Work instructions - When you respond, write out each entry exactly as it stands.

Page-level text extractions:
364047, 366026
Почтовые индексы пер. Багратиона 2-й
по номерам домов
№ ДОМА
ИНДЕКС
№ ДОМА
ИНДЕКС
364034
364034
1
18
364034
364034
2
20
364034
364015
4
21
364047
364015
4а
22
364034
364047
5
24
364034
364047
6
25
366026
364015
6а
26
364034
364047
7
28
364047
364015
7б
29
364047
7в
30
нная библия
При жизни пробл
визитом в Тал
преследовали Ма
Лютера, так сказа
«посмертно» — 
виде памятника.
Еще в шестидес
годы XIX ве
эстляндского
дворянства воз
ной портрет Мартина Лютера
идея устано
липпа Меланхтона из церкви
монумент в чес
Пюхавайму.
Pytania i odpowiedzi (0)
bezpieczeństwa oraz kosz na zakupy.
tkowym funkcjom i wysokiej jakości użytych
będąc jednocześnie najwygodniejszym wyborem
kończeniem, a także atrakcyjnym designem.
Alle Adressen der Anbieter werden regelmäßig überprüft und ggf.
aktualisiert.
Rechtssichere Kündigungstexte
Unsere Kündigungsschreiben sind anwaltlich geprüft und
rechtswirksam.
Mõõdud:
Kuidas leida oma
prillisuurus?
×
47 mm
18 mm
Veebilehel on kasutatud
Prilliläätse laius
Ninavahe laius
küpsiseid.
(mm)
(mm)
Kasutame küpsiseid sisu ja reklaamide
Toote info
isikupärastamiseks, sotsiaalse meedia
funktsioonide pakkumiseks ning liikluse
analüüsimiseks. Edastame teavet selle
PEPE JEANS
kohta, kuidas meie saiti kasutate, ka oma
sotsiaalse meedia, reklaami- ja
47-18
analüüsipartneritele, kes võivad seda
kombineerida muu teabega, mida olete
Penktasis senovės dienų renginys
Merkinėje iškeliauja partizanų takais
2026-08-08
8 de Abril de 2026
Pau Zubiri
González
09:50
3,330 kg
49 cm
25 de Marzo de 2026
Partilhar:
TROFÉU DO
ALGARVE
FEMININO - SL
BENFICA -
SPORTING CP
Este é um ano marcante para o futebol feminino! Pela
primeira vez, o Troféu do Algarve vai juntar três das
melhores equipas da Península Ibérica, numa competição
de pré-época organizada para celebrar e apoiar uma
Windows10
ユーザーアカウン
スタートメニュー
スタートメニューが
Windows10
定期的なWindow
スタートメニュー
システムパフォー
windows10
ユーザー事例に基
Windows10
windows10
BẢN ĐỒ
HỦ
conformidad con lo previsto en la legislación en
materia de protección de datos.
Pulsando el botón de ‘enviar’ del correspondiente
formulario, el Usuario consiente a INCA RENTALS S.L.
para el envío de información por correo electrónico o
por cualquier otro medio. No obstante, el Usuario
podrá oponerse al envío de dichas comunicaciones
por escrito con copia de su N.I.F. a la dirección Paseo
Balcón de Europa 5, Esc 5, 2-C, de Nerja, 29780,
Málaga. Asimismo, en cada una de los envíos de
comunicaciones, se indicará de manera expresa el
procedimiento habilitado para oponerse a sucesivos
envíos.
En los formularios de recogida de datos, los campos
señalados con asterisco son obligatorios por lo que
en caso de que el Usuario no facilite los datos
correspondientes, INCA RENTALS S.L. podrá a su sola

Output of the task -
364047, 366026
Почтовые индексы пер. Багратиона 2-й
по номерам домов
№ ДОМА
ИНДЕКС
№ ДОМА
ИНДЕКС
364034
364034
1
18
364034
364034
2
20
364034
364015
4
21
364047
364015
4а
22
364034
364047
5
24
364034
364047
6
25
366026
364015
6а
26
364034
364047
7
28
364047
364015
7б
29
364047
7в
30
нная библия
При жизни пробл
визитом в Тал
преследовали Ма
Лютера, так сказа
«посмертно» — 
виде памятника.
Еще в шестидес
годы XIX ве
эстляндского
дворянства воз
ной портрет Мартина Лютера
идея устано
липпа Меланхтона из церкви
монумент в чес
Пюхавайму.
Pytania i odpowiedzi (0)
bezpieczeństwa oraz kosz na zakupy.
tkowym funkcjom i wysokiej jakości użytych
będąc jednocześnie najwygodniejszym wyborem
kończeniem, a także atrakcyjnym designem.
Alle Adressen der Anbieter werden regelmäßig überprüft und ggf.
aktualisiert.
Rechtssichere Kündigungstexte
Unsere Kündigungsschreiben sind anwaltlich geprüft und
rechtswirksam.
Mõõdud:
Kuidas leida oma
prillisuurus?
×
47 mm
18 mm
Veebilehel on kasutatud
Prilliläätse laius
Ninavahe laius
küpsiseid.
(mm)
(mm)
Kasutame küpsiseid sisu ja reklaamide
Toote info
isikupärastamiseks, sotsiaalse meedia
funktsioonide pakkumiseks ning liikluse
analüüsimiseks. Edastame teavet selle
PEPE JEANS
kohta, kuidas meie saiti kasutate, ka oma
sotsiaalse meedia, reklaami- ja
47-18
analüüsipartneritele, kes võivad seda
kombineerida muu teabega, mida olete
Penktasis senovės dienų renginys
Merkinėje iškeliauja partizanų takais
2026-08-08
8 de Abril de 2026
Pau Zubiri
González
09:50
3,330 kg
49 cm
25 de Marzo de 2026
Partilhar:
TROFÉU DO
ALGARVE
FEMININO - SL
BENFICA -
SPORTING CP
Este é um ano marcante para o futebol feminino! Pela
primeira vez, o Troféu do Algarve vai juntar três das
melhores equipas da Península Ibérica, numa competição
de pré-época organizada para celebrar e apoiar uma
Windows10
ユーザーアカウン
スタートメニュー
スタートメニューが
Windows10
定期的なWindow
スタートメニュー
システムパフォー
windows10
ユーザー事例に基
Windows10
windows10
BẢN ĐỒ
HỦ
conformidad con lo previsto en la legislación en
materia de protección de datos.
Pulsando el botón de ‘enviar’ del correspondiente
formulario, el Usuario consiente a INCA RENTALS S.L.
para el envío de información por correo electrónico o
por cualquier otro medio. No obstante, el Usuario
podrá oponerse al envío de dichas comunicaciones
por escrito con copia de su N.I.F. a la dirección Paseo
Balcón de Europa 5, Esc 5, 2-C, de Nerja, 29780,
Málaga. Asimismo, en cada una de los envíos de
comunicaciones, se indicará de manera expresa el
procedimiento habilitado para oponerse a sucesivos
envíos.
En los formularios de recogida de datos, los campos
señalados con asterisco son obligatorios por lo que
en caso de que el Usuario no facilite los datos
correspondientes, INCA RENTALS S.L. podrá a su sola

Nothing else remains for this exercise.